Techism’s Strategic design service begins with good marketing.   Your current messaging is reviewed and contrasted against your competitor’s efforts.   A distinctive message is crafted to set you apart from your competitors and fine tuned to produce a creative brief.  This may include short paragraphs exemplifying the tone of your message, colors and themes to use, an identity review, and information about your competitors and their messaging.   This is reviewed until everyone agrees it’s right.  Following the direction established in the brief, an informal set of sketches may be produced demonstrating sample executions of the chosen strategy.   Once there’s a consensus on the general approach and a thumbnail sketch is chosen, it’s on to the comping stage where mockups are presented showcasing the design’s proposed final look with sample content in place.  The approved version is produced and deployed, thereafter its success is measured through tools that gauge important metrics from net promoter scores, retweet rates, online sentiment, and much more.  If desired, lateral efforts involving other mediums may be defined such as direct mail, trade show materials, brochures, facebook and twitter campaigns that all execute the same creative strategy.

In a nutshell:

  • In-depth Research and Analysis
  • Creative Strategy
  • Thumbnails
  • Comps
  • Revision
  • Strategic Review
  • Approval
  • Initial Execution
  • Ongoing Calibration and Promotion
  • Lateral Efforts

Process 2: Creative Resource

Advantages: Fairly quick, range of choices, verifiable, reasonably economic if you know what you want.

Disadvantages: Uncertain, inflexible, arbitrary direction, risk of a trendy but not enduring design, often produces bad UI

A more common approach is to trust your gut and just pick something that you find appealing.   In this workflow a designer will spend a few hours getting familiar with your industry by checking out the competition you name.   A general creative direction will be hashed out over email, in basecamp, or on the phone.   The design is drafted, often picking up and refining themes from your existing materials (logos, brochures, old sites, etc).  Usually three distinct versions are presented, though sometimes a strong creative affinity between designer and customer may produce a winning concept right away.  This is refined until approval and then finally deployed.  Changes to designs produced with this method are fairly common after deployment as real-world data starts coming in.

In a nutshell:

  • Quick Research and Analysis
  • Comps
  • Revision
  • Approval
  • Initial execution
  • Ongoing changes

Process 3: Development Resource

AKA : “Get ‘er did.”

When time and budget are in short supply and a company just needs a site up and running asap, the risks of a poorly calibrated design seem like very distant concerns.  This company often wants it to look “professional” and to “match their stuff”.  The shorted path to execution is favored, often leaving creative direction solely to the discretion of the designer with the reservation that minor tweaks may be necessary after launch.   Creative projects like these are designed “as you go” and may use stock layouts customized with the company’s colors and logo.  Sometimes this has worked very well for customers.  It’s particularly good for website design since web designers often know what the latest and best practices are in website layout and design where most reviewers might have to get up to speed to make informed decisions.

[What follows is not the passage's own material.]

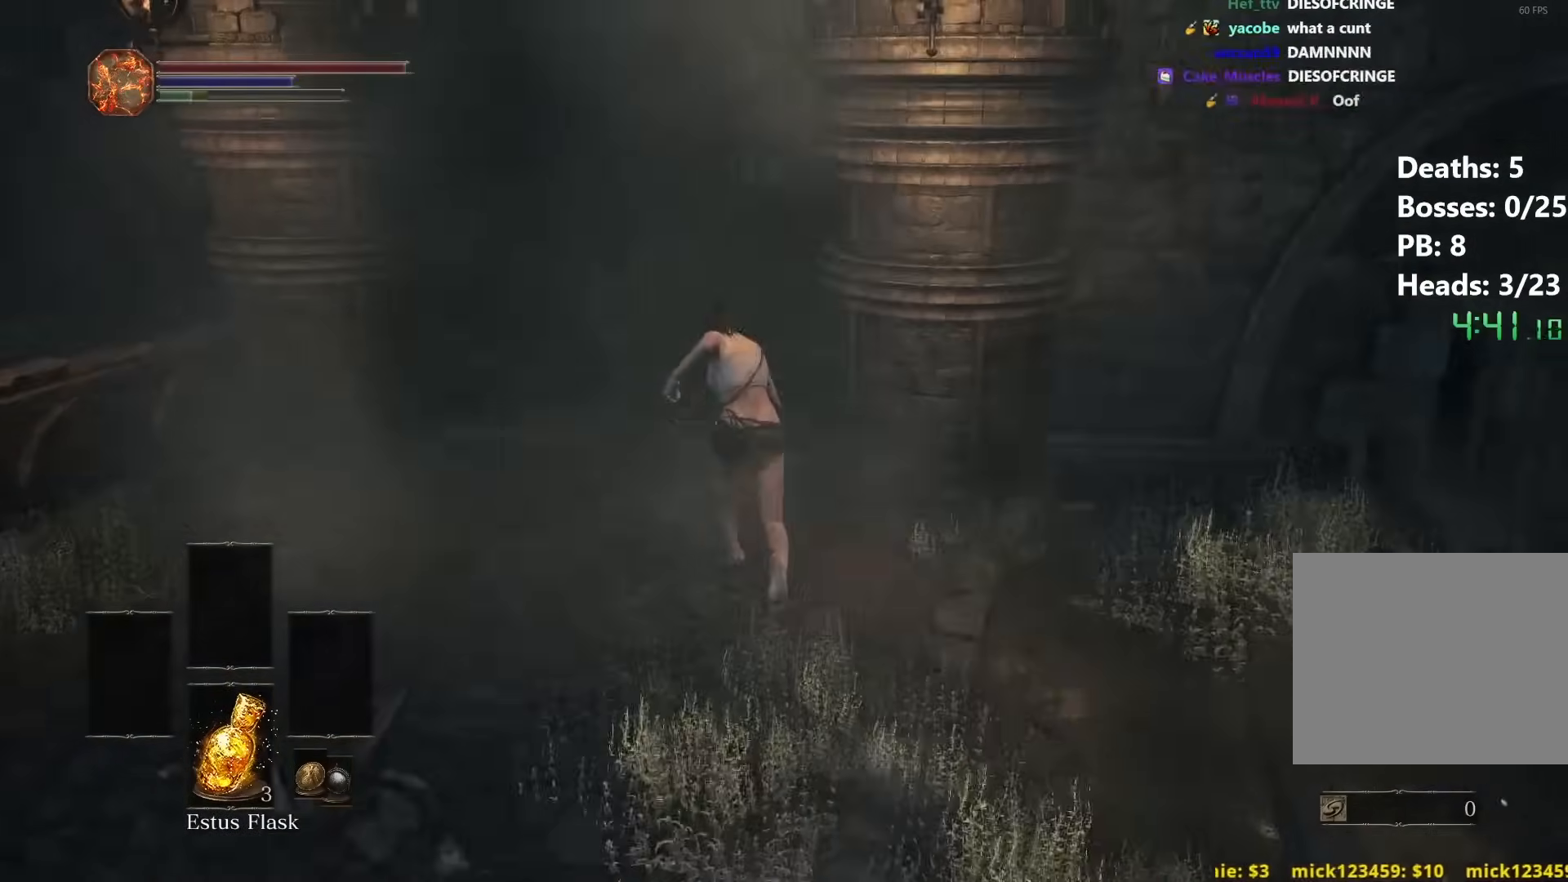
{"buttons": ["B"], "left_stick": "up", "right_stick": "center", "events": [[83, "DPAD_DOWN", "up"], [267, "right_stick", "down-right"], [417, "right_stick", "center"]]}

Advantages: Fast.  Cheap.  Assured schedule.  Relies on expertise.

Disadvantages: Inflexible, arbitrary direction, spare, risky, will need follow up.

In a nutshell:

  • Quick and Dirty Research and Analysis
  • Initial execution
  • Ongoing changes

Design Process Summary

Since every creative project is different, every company needs their own process and a good design staff should know how to tailor the process to fit your needs.  It’s unlikely that any of the processes above are perfect, but they do demonstrate the range of creative services that can be found with Techism.   Techism can design your site with contemporary looks and usability from scratch or by customizing a wordpress theme in-place.  We can spend as much time as you want researching, drafting wireframes and thumbnail sketches and using creative briefs to guide the process.  It’s up to you what sort of process you are looking for.

Ruby off the rails of a crazy train.

Posted in Web Development on March 27th, 2010 by Joe Melberg – Be the first to comment

I am no programmer.

I’m a normal guy…Uh…I don’t know why I find myself sniffing around API documentation on my lunch break, or why I end up staring into the screen at 3:00 am with the door closed and the computer sound turned way down so my wife doesn’t hear the casts from railsenvy . I mean, maybe I learned just a little conversational Japanese from watching fan-subs , but that doesn’t make me … one of those people does it?

Dame ka na?

Ok…so sure, I DO program, but it’s just to get things my clients ask me for up and in place. They need a blog and want it mega simple? Ok…I can find a way to do that. They need a contact form? No problem. Maybe they need a page on their site to list employees pulled from a database? Sure, Can do.

But about a year ago some personnel shakeups at an agency I was contracting for landed a heap of development work in my lap when I didn’t have anything else going on. Added to this was the fact that nobody else could take these projects and they were going to breach contracts if I didn’t personally step up and take them. The clients were depending on these projects being completed and I couldn’t let them down. So I bought Agile Web Development with Rails and got by with a little help from my friends.  Thus I stepped onto the platform.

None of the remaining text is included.